OpenAI is offering to pay news publishers as little as $1 million if they use their content to train large-scale language models (LLMs).
The company is also reportedly in talks with about a dozen other publishers to avoid lawsuits over copyright infringement.
This comes after several complaint reports cited media organizations and artists accusing AI companies of copyright infringement. The allegations are that AI companies are using public archives of news articles to train their LLMs without publishers' knowledge.
quantity is too small
a silicon angle The report notes that while this amount may seem too low given the rise of the company's LLM model, ChatGPT, it all goes back to the nature of the agreement made between the parties.
According to the amount information, too few even for small news publishers.
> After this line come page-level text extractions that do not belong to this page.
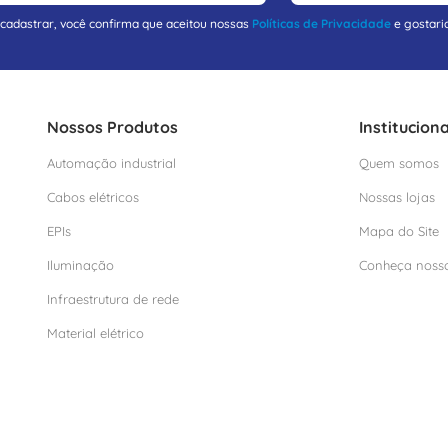
 cadastrar, você confirma que aceitou nossas
Políticas de Privacidade
e gostari
Nossos Produtos
Instituciona
Automação industrial
Quem somos
Cabos elétricos
Nossas lojas
EPIs
Mapa do Site
Iluminação
Conheça noss
Infraestrutura de rede
Material elétrico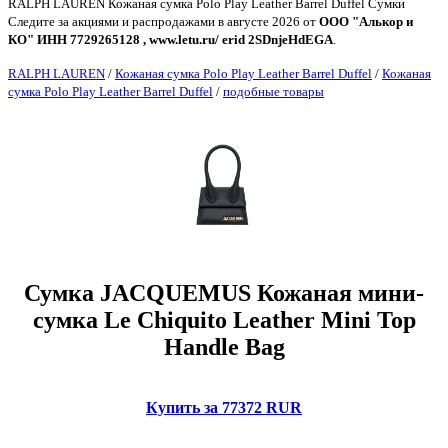
RALPH LAUREN Кожаная сумка Polo Play Leather Barrel Duffel Сумки
Следите за акциями и распродажами в августе 2026 от
ООО "Алькор и
КО" ИНН 7729265128 , www.letu.ru/ erid 2SDnjeHdEGA
.
RALPH LAUREN
/
Кожаная сумка Polo Play Leather Barrel Duffel
/
Кожаная
сумка Polo Play Leather Barrel Duffel
/
подобные товары
Сумка JACQUEMUS Кожаная мини-
сумка Le Chiquito Leather Mini Top
Handle Bag
Купить за 77372 RUR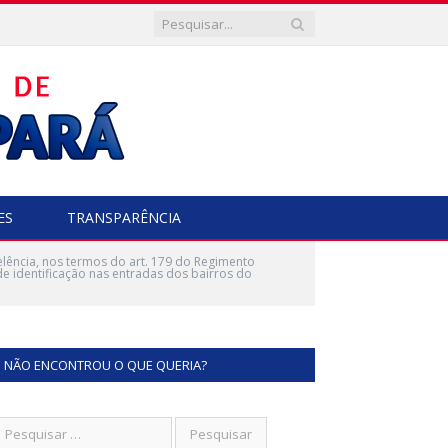
ES
TRANSPARÊNCIA
ência, nos termos do art. 179 do Regimento
de identificação nas entradas dos bairros do
NÃO ENCONTROU O QUE QUERIA?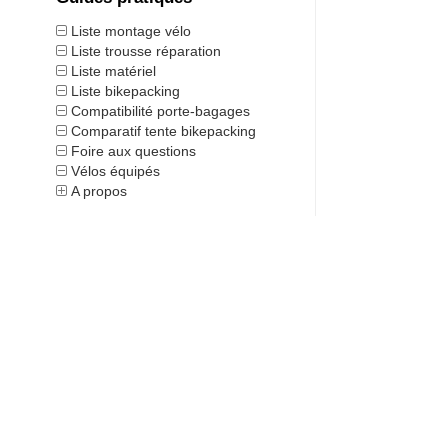
Liste montage vélo
Liste trousse réparation
Liste matériel
Liste bikepacking
Compatibilité porte-bagages
Comparatif tente bikepacking
Foire aux questions
Vélos équipés
A propos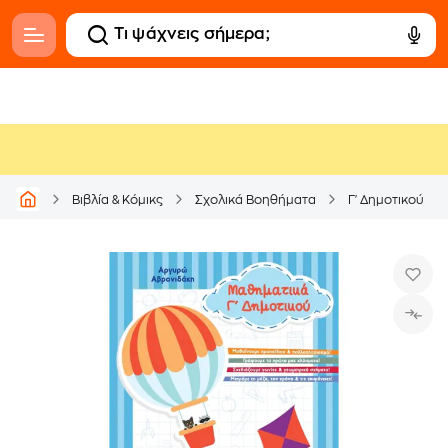
Βιβλία & Κόμικς
Σχολικά Βοηθήματα
Γ' Δημοτικού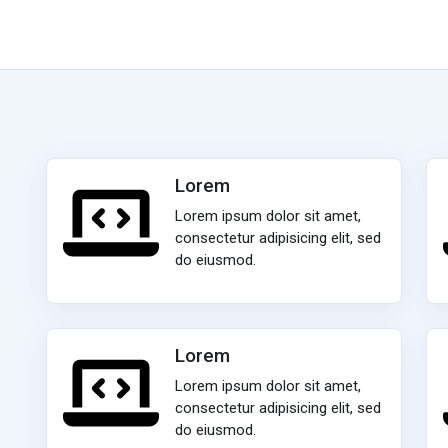
Lorem
Lorem ipsum dolor sit amet,
consectetur adipisicing elit, sed
do eiusmod.
Lorem
Lorem ipsum dolor sit amet,
consectetur adipisicing elit, sed
do eiusmod.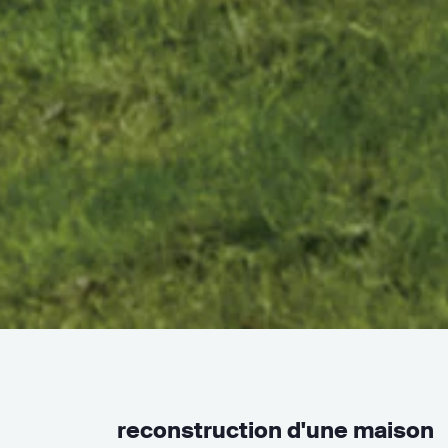
reconstruction d'une maison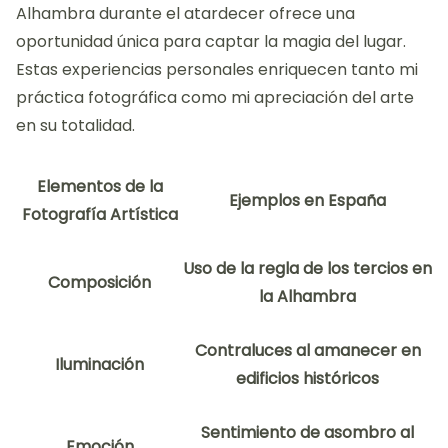
Alhambra durante el atardecer ofrece una
oportunidad única para captar la magia del lugar.
Estas experiencias personales enriquecen tanto mi
práctica fotográfica como mi apreciación del arte
en su totalidad.
Elementos de la
Ejemplos en España
Fotografía Artística
Uso de la regla de los tercios en
Composición
la Alhambra
Contraluces al amanecer en
Iluminación
edificios históricos
Sentimiento de asombro al
Emoción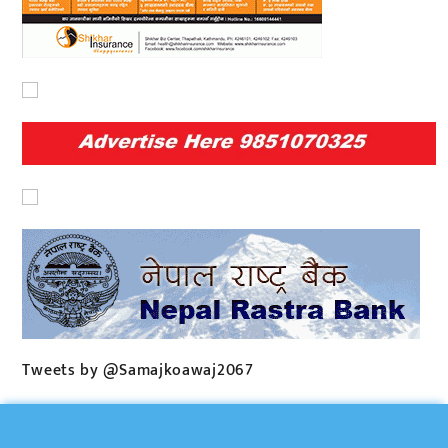
Tweets by @Samajkoawaj2067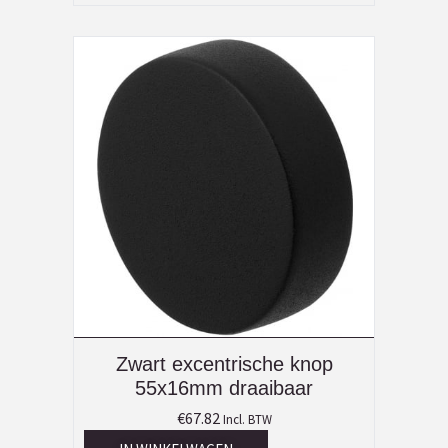
Zwart excentrische knop
55x16mm draaibaar
€
67.82
Incl. BTW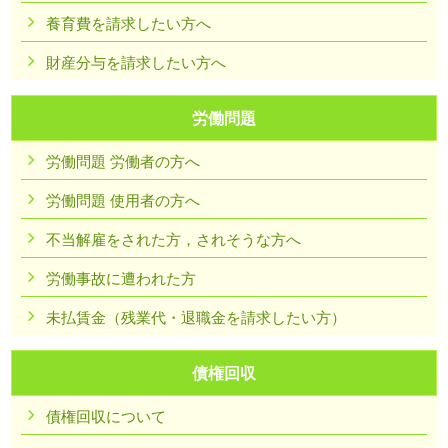
養育費を請求したい方へ
財産分与を請求したい方へ
労働問題
労働問題 労働者の方へ
労働問題 使用者の方へ
不当解雇をされた方，されそうな方へ
労働事故に遭われた方
未払賃金（残業代・退職金を請求したい方）
債権回収
債権回収について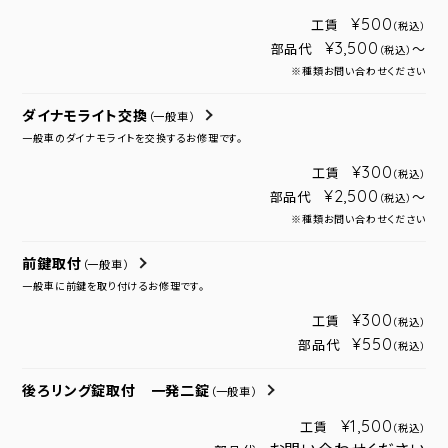
¥500
工賃
（税込）
¥3,500
部品代
～
（税込）
※種類お問い合わせください
ダイナモライト交換
（一般車）
一般車のダイナモライトを交換するお修理です。
¥300
工賃
（税込）
¥2,500
部品代
～
（税込）
※種類お問い合わせください
前鍵取付
（一般車）
一般車に前鍵を取り付けるお修理です。
¥300
工賃
（税込）
¥550
部品代
（税込）
後ろリング錠取付 一発二錠
（一般車）
¥1,500
工賃
（税込）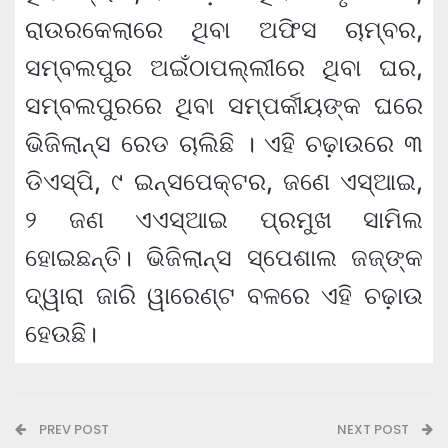
ରାଉରକେଲାରେ ଥିବା ଅଫିସ ଚାମ୍ବର,
ସମ୍ବଲପୁର ଅଇଁଠାପଲ୍ଲୀରେ ଥିବା ଘର,
ସମ୍ବଲପୁରରେ ଥିବା ସମ୍ପର୍କୀୟଙ୍କ ଘରେ
ଭିଜିଲାନ୍ସ ରେଡ ଚାଲିଛି । ଏହି ଚଢ଼ାଉରେ ୩
ଡିଏସ୍‌ପି, ୯ ଇନ୍ସପେକ୍ଟର, ଜଣେ ଏସ୍‌ଆଇ,
୨ ଜଣ ଏଏସ୍‌ଆଇ ପ୍ରମୁଖ ସାମିଲ
ହୋଇଛନ୍ତି। ଭିଜିଲାନ୍ସ ସ୍ପେଶାଲ ଜଜ୍‌ଙ୍କ
ଦ୍ୱାରା ଜାରି ୱାରେଣ୍ଟ ବଳରେ ଏହି ଚଢ଼ାଉ
ହେଉଛି।
PREV POST
NEXT POST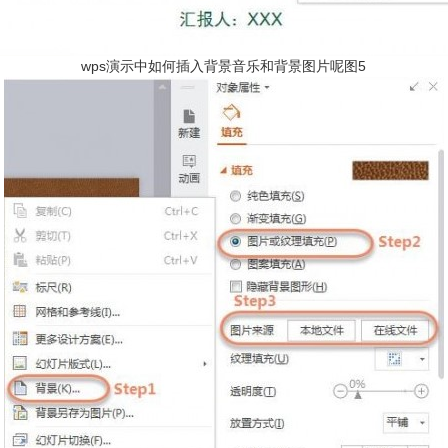
wps演示中如何插入背景音乐和背景图片呢图5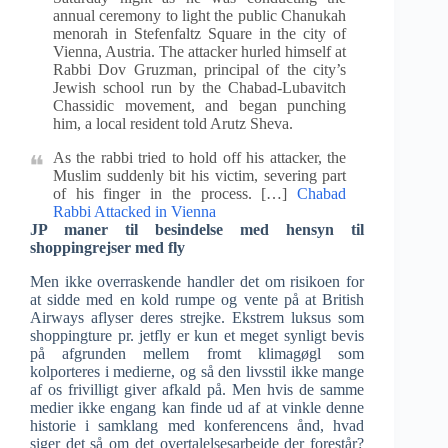
annual ceremony to light the public Chanukah
menorah in Stefenfaltz Square in the city of
Vienna, Austria. The attacker hurled himself at
Rabbi Dov Gruzman, principal of the city’s
Jewish school run by the Chabad-Lubavitch
Chassidic movement, and began punching
him, a local resident told Arutz Sheva.
As the rabbi tried to hold off his attacker, the
Muslim suddenly bit his victim, severing part
of his finger in the process. […]
Chabad
Rabbi Attacked in Vienna
JP maner til besindelse med hensyn til
shoppingrejser med fly
Men ikke overraskende handler det om risikoen for
at sidde med en kold rumpe og vente på at British
Airways aflyser deres strejke. Ekstrem luksus som
shoppingture pr. jetfly er kun et meget synligt bevis
på afgrunden mellem fromt klimagøgl som
kolporteres i medierne, og så den livsstil ikke mange
af os frivilligt giver afkald på. Men hvis de samme
medier ikke engang kan finde ud af at vinkle denne
historie i samklang med konferencens ånd, hvad
siger det så om det overtalelsesarbejde der forestår?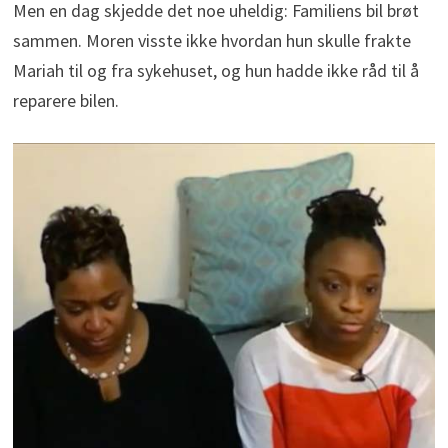
Men en dag skjedde det noe uheldig: Familiens bil brøt
sammen. Moren visste ikke hvordan hun skulle frakte
Mariah til og fra sykehuset, og hun hadde ikke råd til å
reparere bilen.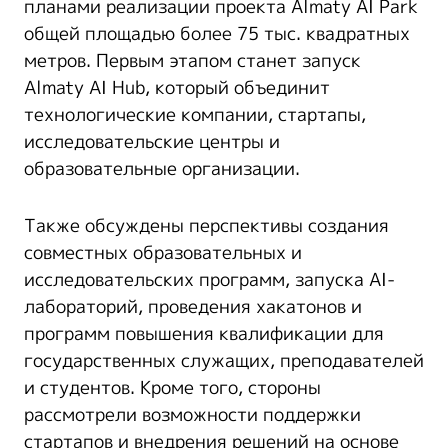
планами реализации проекта Almaty AI Park
общей площадью более 75 тыс. квадратных
метров. Первым этапом станет запуск
Almaty AI Hub, который объединит
технологические компании, стартапы,
исследовательские центры и
образовательные организации.
Также обсуждены перспективы создания
совместных образовательных и
исследовательских программ, запуска AI-
лабораторий, проведения хакатонов и
программ повышения квалификации для
государственных служащих, преподавателей
и студентов. Кроме того, стороны
рассмотрели возможности поддержки
стартапов и внедрения решений на основе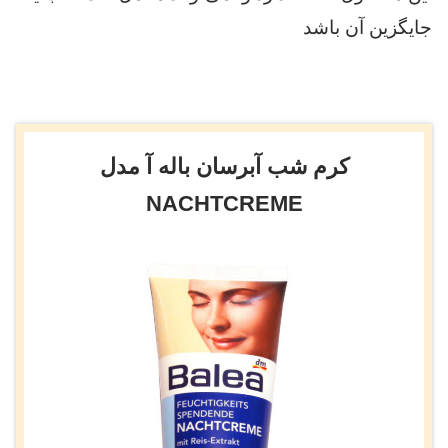
جایگزین آن باشد
کرم شب آبرسان باله آ مدل
NACHTCREME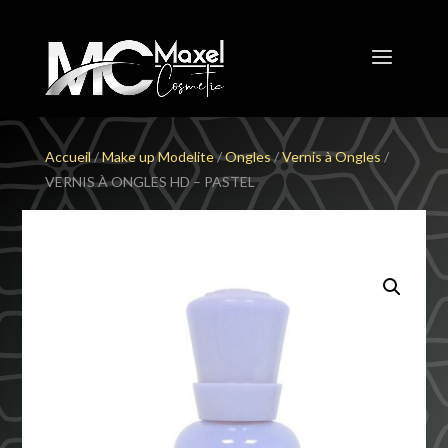
Accueil
/
Make up Modelite
/
Ongles
/
Vernis à Ongles
/
VERNIS À ONGLES HD – PASTEL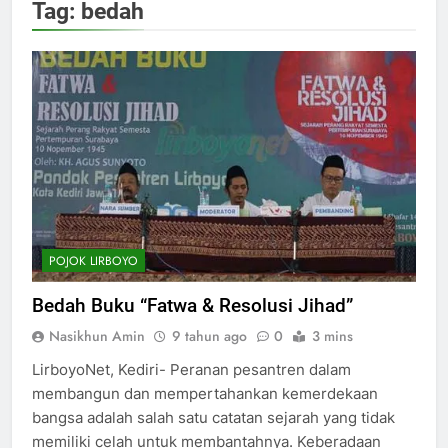
Tag:
bedah
POJOK LIRBOYO
Bedah Buku “Fatwa & Resolusi Jihad”
Nasikhun Amin
9 tahun ago
0
3 mins
LirboyoNet, Kediri- Peranan pesantren dalam
membangun dan mempertahankan kemerdekaan
bangsa adalah salah satu catatan sejarah yang tidak
memiliki celah untuk membantahnya. Keberadaan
As a result, this could hinder OpenAI efforts.
Last December, OpenAI was reported to have signed a deal with Axel Springer, the German publisher behind media brands such as Politico and Business Insider.
Details of the deal are still sketchy, but the total value is believed to be in the tens of millions of dollars, according to executives cited by the Information.
Also read: Microsoft adds Copilot AI button to new PC keyboards
More AI companies will follow
Other AI companies are also reportedly trying to negotiate with news publishers to use their articles for LLM training.
apple, For example, the company is trying to catch up with OpenAI and Google in generative AI, but it's also trying to strike deals with news publishers, according to one executive quoted by The Information.
The company also reportedly wants the rights to use their content “more broadly” than its competitors and is offering more money to news publishers than OpenAI.
Sources close to the development say Apple wants to make extensive use of the content in “future AI products in any way the company deems necessary.”
The company already has deals worth $50 million with news publishers including NBC News, Vogue, The New Yorker, The Daily Beast and Better Homes and Gardens.
There are no free meals for AI
LLM is pre-trained huge amount of data. But that data doesn't seem to be free. Everything has a price tag, including the data used to train an LLM. Recently, media organizations including the New York Times, Reuters, CNN, and Vox Media, the parent company of Vogue, blocked access to data from OpenAI and Microsoft.
Last December, OpenAI and Microsoft were sued by the Times, accusing the two tech giants of using copyrighted content to train their models.
That's not all. Reddit Inc. tracked all the companies that use their content to train his LLMs. Popular authors have also joined forces to file a lawsuit against an AI company that used their books for LLM training.
According to Silicon Angle, “LLM training is very expensive.”
Beyond data costs
The cost of LLM training goes beyond data availability.according to forbes“Thousands of graphics processing units (GPUs) are required to provide the parallel processing power needed to process the large datasets that these models train on.”
GPUs alone cost millions of dollars.Forbes is Technology overview We analyzed OpenAI's GPT-3 language model and estimated that each training run requires at least $5 million worth of GPUs. More training runs will be required, further increasing costs.